Ascending the Mountain
Danger on the Hero's journey
The highest potential for a man is found at the summit of Mount Self-Mastery/Realization.
To reach that peak’s summit, one must begin in the jungle far below, there subject to the jungle’s law.
In the jungle there are many wild animals,
the most destructive of which is the wild elephant of the untamed mind,
maddened and in rut by the impulses of his senses.
Intoxicated by his own lust, desire oozing from his temples,
he cavorts through the jungle of saṁsāra,
oblivious to the destruction he leaves in his wake—
uprooting trees (lives) and creepers (beautifying qualities) in his pursuit of satisfaction,
which he feels as a deep drive for sexual fulfillment.
The maddened elephant tries to enjoy with as many she-elephants as he can.

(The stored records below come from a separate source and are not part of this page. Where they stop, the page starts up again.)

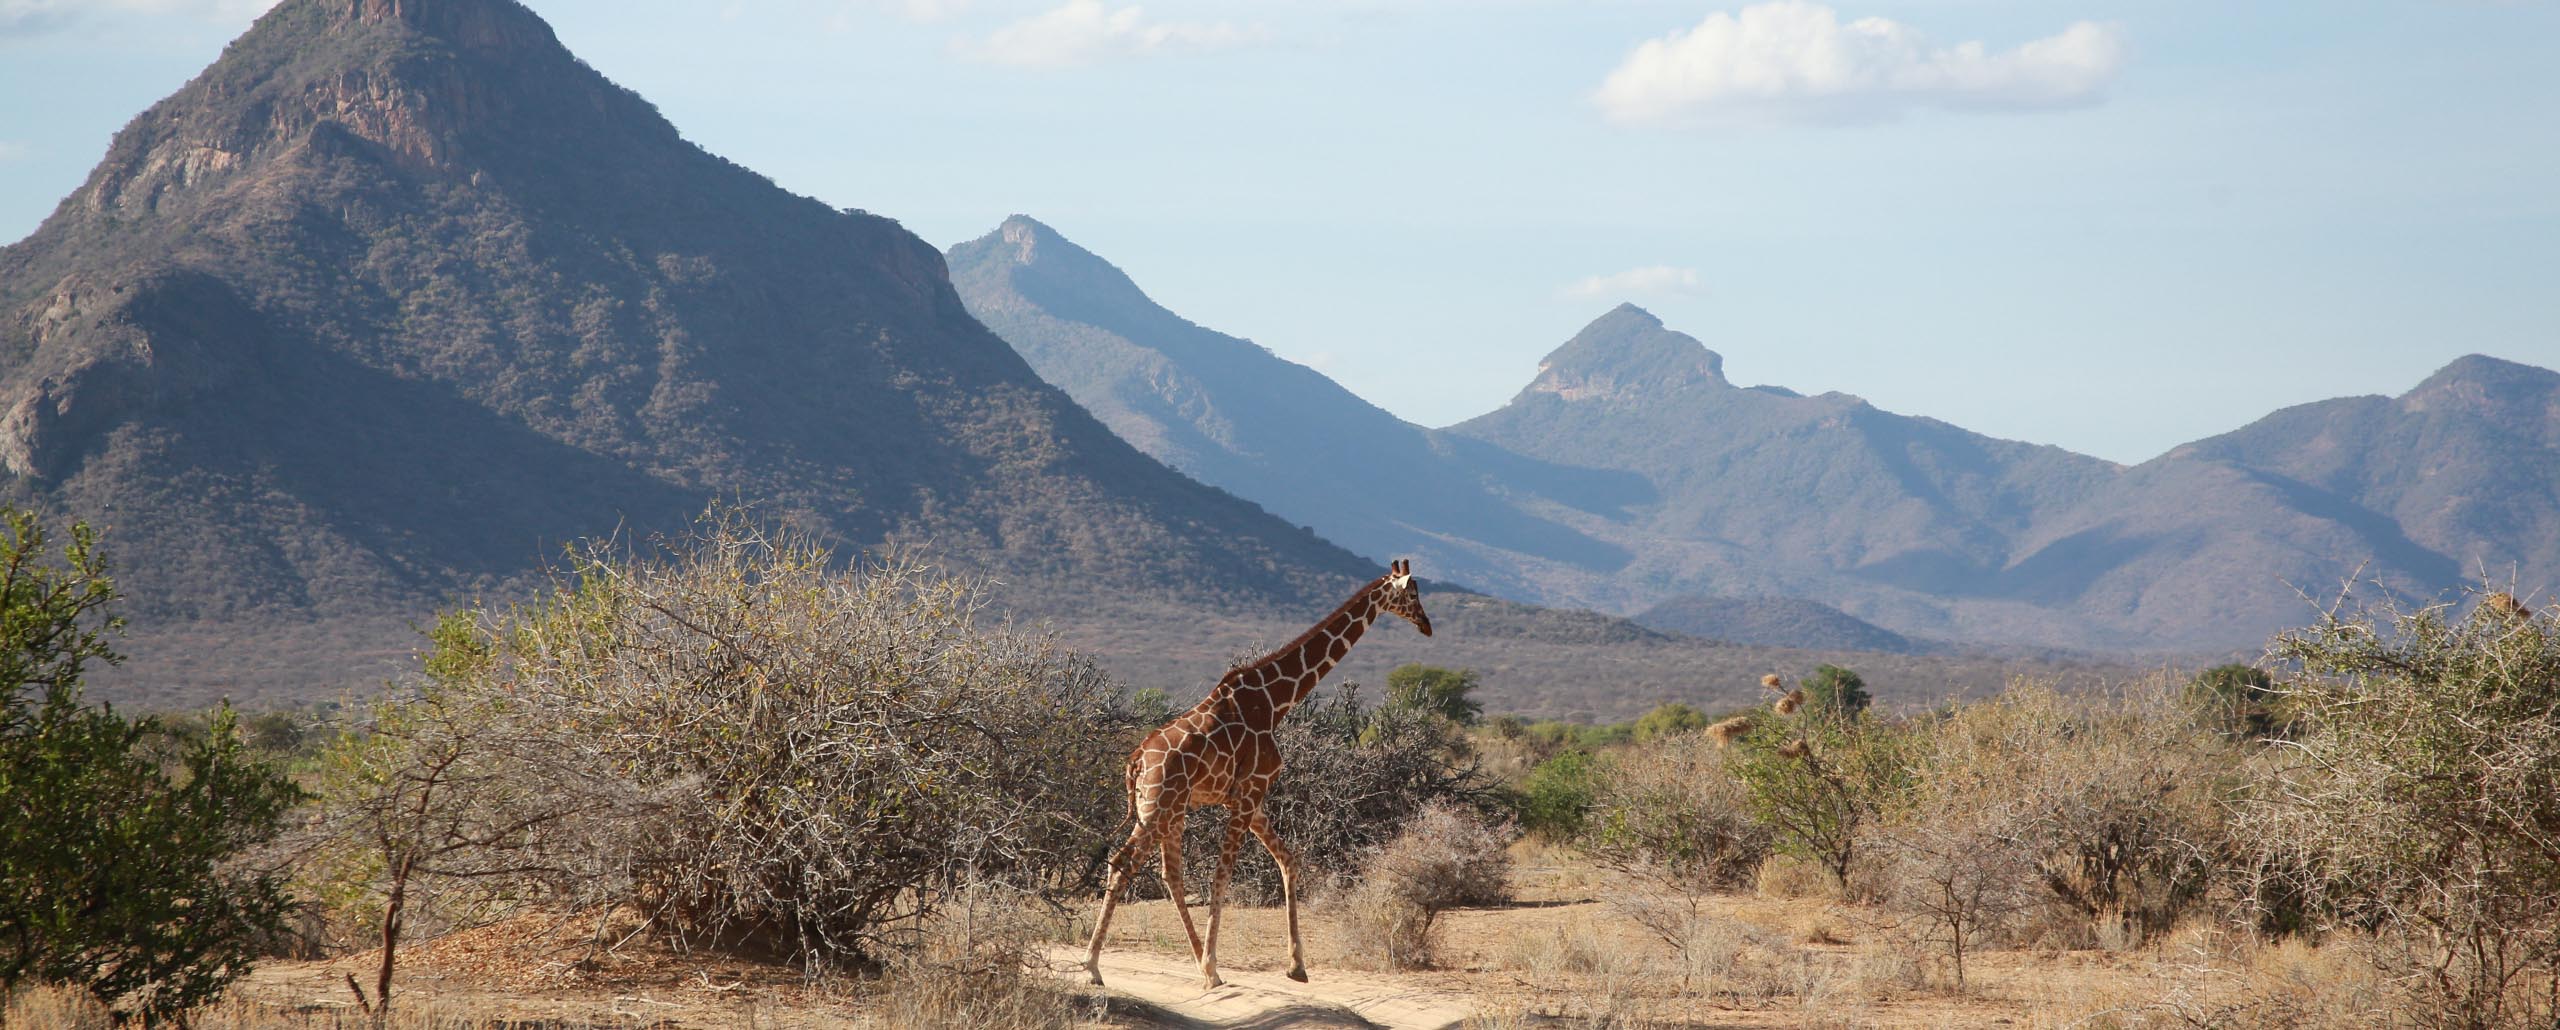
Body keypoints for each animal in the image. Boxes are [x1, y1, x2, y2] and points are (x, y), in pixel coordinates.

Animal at [1085, 563, 1443, 989]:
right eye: (1412, 595)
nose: (1427, 625)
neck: (1275, 702)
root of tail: (1137, 759)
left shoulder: (1251, 799)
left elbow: (1289, 861)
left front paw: (1296, 966)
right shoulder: (1248, 793)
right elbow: (1223, 874)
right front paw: (1214, 964)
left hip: (1166, 809)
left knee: (1169, 873)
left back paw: (1193, 964)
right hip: (1159, 808)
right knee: (1123, 861)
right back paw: (1094, 966)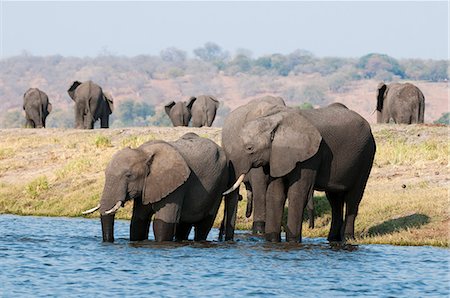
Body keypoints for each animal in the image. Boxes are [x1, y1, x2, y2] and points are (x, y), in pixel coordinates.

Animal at [82, 133, 229, 242]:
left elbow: (162, 223)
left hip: (220, 183)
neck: (143, 152)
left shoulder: (176, 186)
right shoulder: (147, 186)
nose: (110, 241)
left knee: (204, 225)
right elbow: (138, 221)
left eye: (129, 175)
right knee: (184, 225)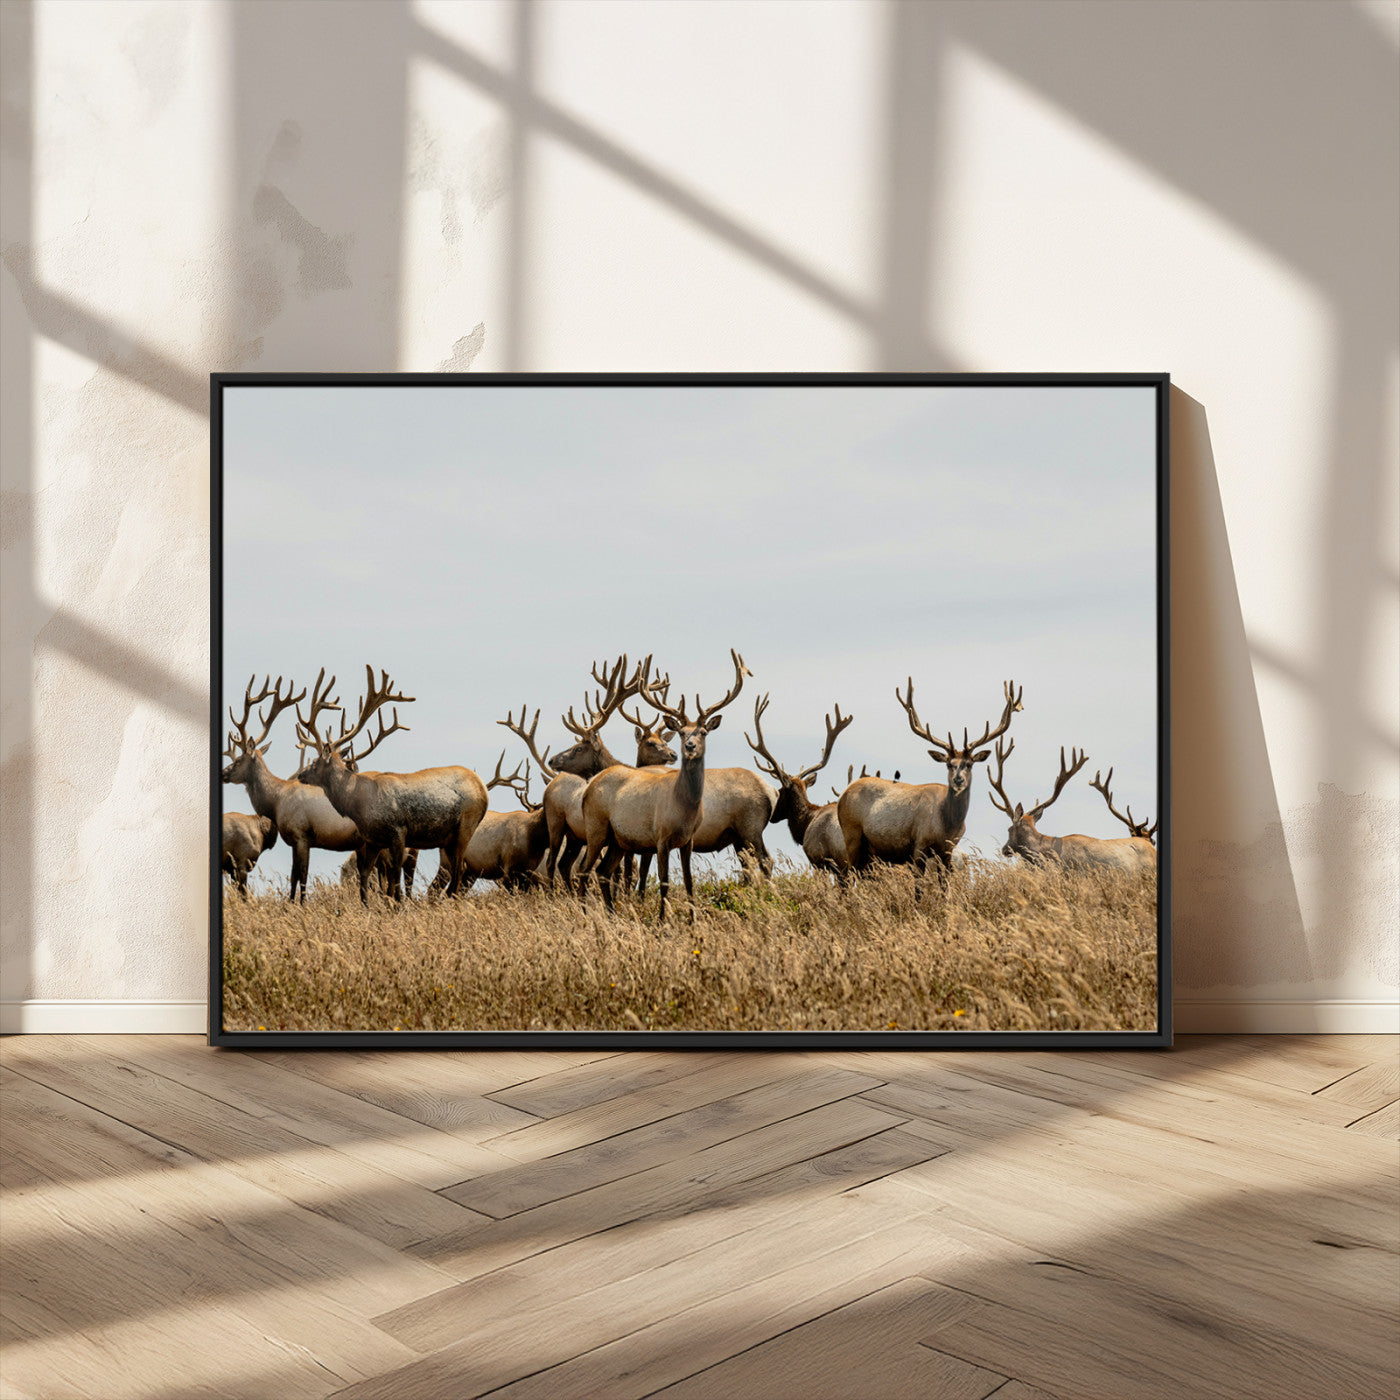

He fears nothing; and delighting in the waters (action and reaction in conscious experience),
he is oblivious to the crocodiles (the jaws of death),
thinking they could never take him—
not knowing that one day there will be such a crocodile that he cannot escape.
This elephant is such a danger that almost no man ever leaves the jungle.
But some men, armed with the goad of knowledge and the noose of desire,
with the mouse of death’s whisper as their friend, learn to tame this elephant.
Upon its back, they begin moving swiftly through the deepest parts of the jungle.